O Conselho Administrativo de Defesa Econômica (Cade) abriu um processo administrativo contra um grupo de 14 empresas, composto pelas gigantes IBM e Oracle e uma série de companhias sediadas em Brasília por uma suposta formação de cartel em uma licitação do Ministério da Educação.

A abertura do processo administrativo contra elas foi publicada nesta sexta-feira, 10. Ação também envolve 35 pessoas físicas e do Sindicato das Empresas de Serviços de Informática do Distrito Federal (Sindisei).

A lista completa inclui: Cast, CPM, Ctis, DBA, Dominio, IBM Brasil, Intech, M.I Montreal Informática, Núcleo Básico de Tecnologia da Informação, Oracle do Brasil, Padrão IX, Policentro, Poliedro e Unimix Tecnologia.

Segundo o Cade, há "indícios robustos" de que as companhias teriam fixado preços e combinado previamente condições e vantagens em licitações públicas e privadas em vários estados do país, principalmente no Distrito Federal. O conluio teria sido facilitado pelo sindicato.

A investigação começou em 2005, depois que o site brasiliense Converência Digital revelou que 30 organizações haviam pedido informações sobre uma concorrência para um edital de R$ 10 milhões do MEC, mas apenas CTIS e Poliedro participaram.

O ministério então revogou esse processo e lançou outros dois com características muito similares. Para estes últimos, muitos outros participantes se apresentaram.
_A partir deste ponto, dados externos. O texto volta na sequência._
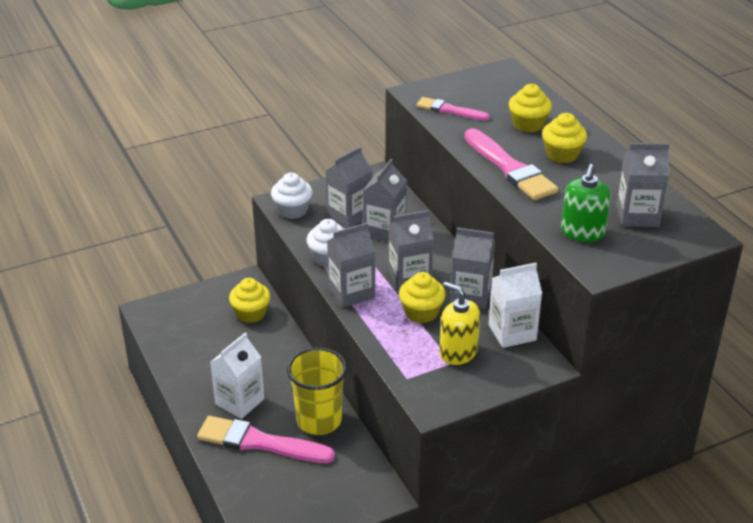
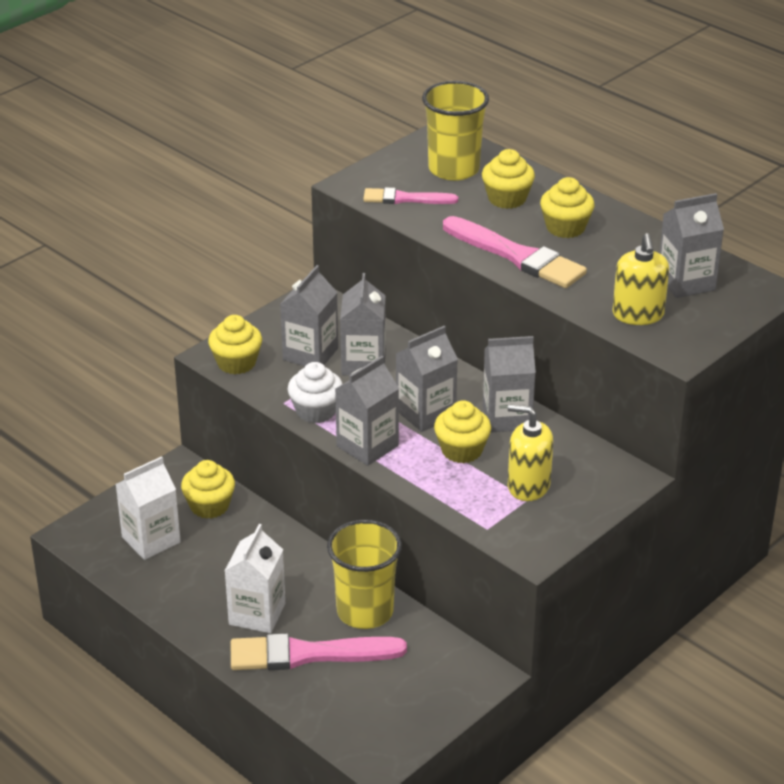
camera: 20 degrees left, 0 degrees up
(292, 210) = (236, 363): white cupcake -> yellow cupcake
(499, 96) = (453, 169): none -> yellow cup
(512, 332) = (576, 449): white carton -> white carton (151, 540)
(582, 233) = (638, 314): green soap dispenser -> yellow soap dispenser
O processo administrativo também convoca nominalmente 35 pessoas, todas ligadas à gestão das empresas citadas ou sócias das companhias.

A investigação no entanto foi interrompida várias vezes por conta de liminares obtidas na Justiça pelas empresas investigadas que visavam impedir acesso a documentos. 
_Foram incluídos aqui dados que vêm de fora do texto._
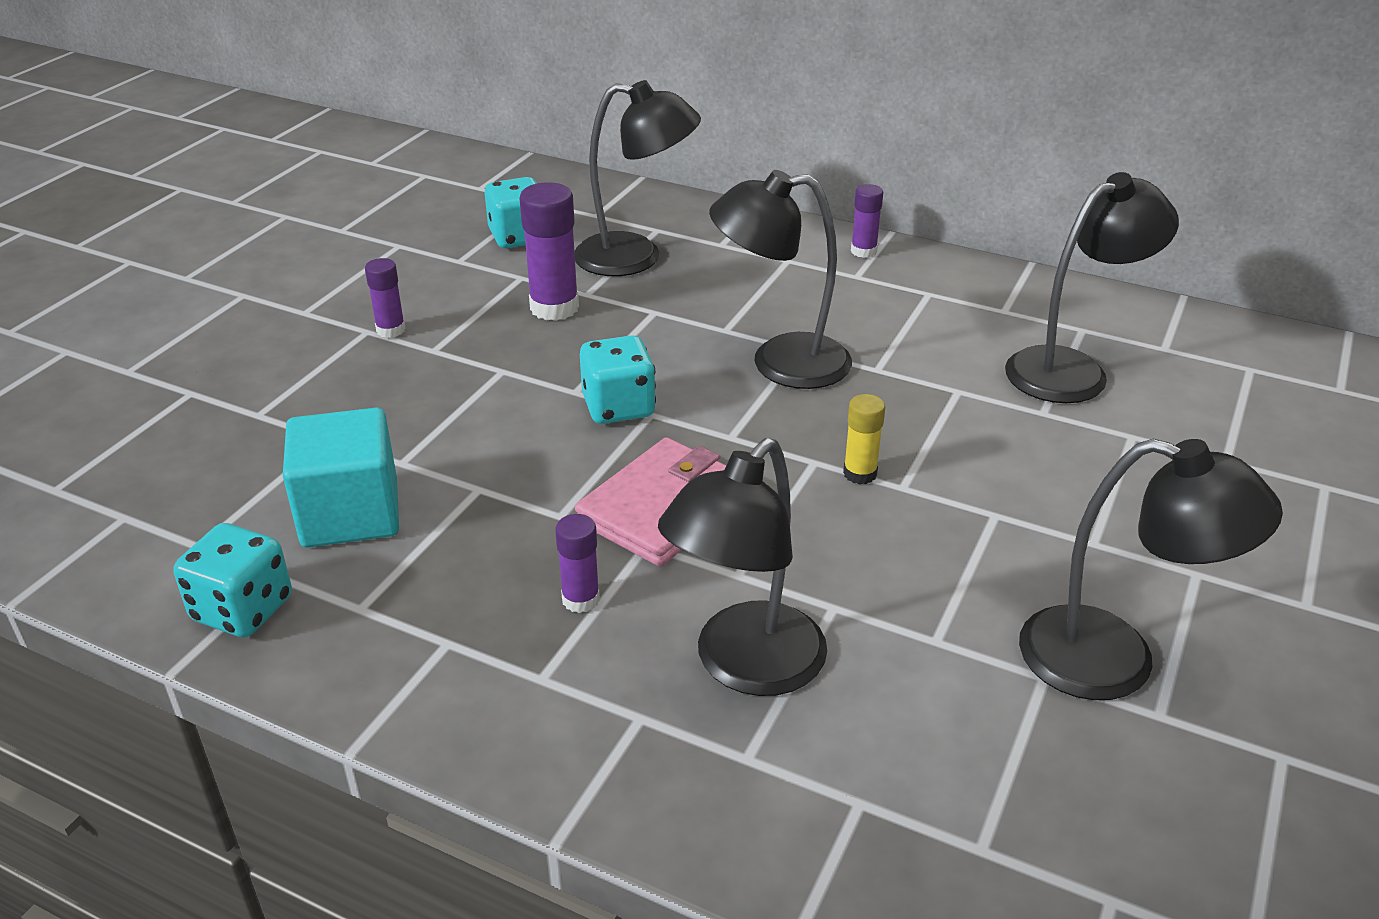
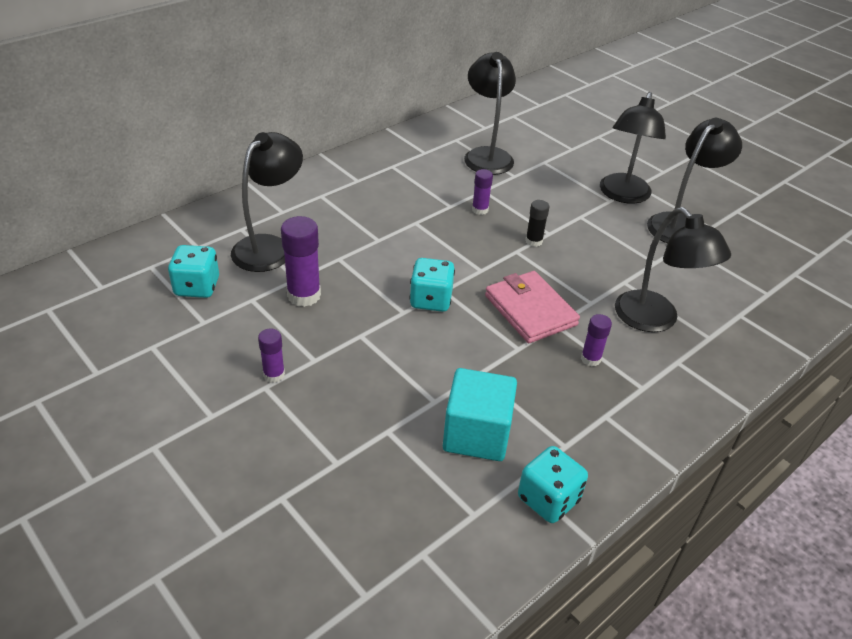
camera: 70 degrees left, 5 degrees up
(780, 363) = (424, 232): black lamp -> black lamp (623, 195)
(860, 474) = (533, 241): yellow glue stick -> black glue stick
(863, 251) = (334, 169): purple glue stick -> purple glue stick (480, 210)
Entre 2005 e 2015, alguns dos inquéritos contra outras empresas foram arquivados por falta de indícios.

As empresas liberadas do processo são: Brasília, Aval Informática, Leilis Informática,Apoio Editora Multimidia, Conecta, TBA Holding, TCS Brasil, B2BR, True Access.

A Politec firmou com o Cade um Termo de Compromisso de Cessação de Prática, aceitando pagar uma multa de R$ 35 milhões como punição. 

Recentemente o Cade conseguiu autorização da Justiça para abrir os documentos apreendidos e afirma ter encontrado indícios suficientes para a abertura do processo.

“Foram verificados indícios robustos de que as pessoas físicas e jurídicas ora representadas teriam celebrado ajustes com a finalidade de fixar preços, ajustar vantagens em licitações e dividir o mercado em questão. Além disso, verificou-se que elas teriam adotado diversos meios para implementar tal estratégia, assim como para monitorá-la. Além disso, há indícios de que tal suposto conluio também teria contado com a participação do Sindicato do mercado em questão, o Sindesei”, diz o Cade.

Em nota, a IBM disse que "não comentará sobre esse assunto, mas reitera seu permanente compromisso em agir em conformidade com os princípios da ética empresarial e no estrito cumprimento da lei".

Também em nota, a Oracle alegou que ainda não foi notificada sobre a investigação, mas que "irá cooperar com as autoridades competentes caso seja questionada".

A companhia disse ainda que "mantém altos padrões de ética, integridade e transparência do negócio nos países onde atua e exige que todos os seus parceiros e distribuidores autorizados respeitem um código de conduta e todas as leis e regulamentos aplicáveis".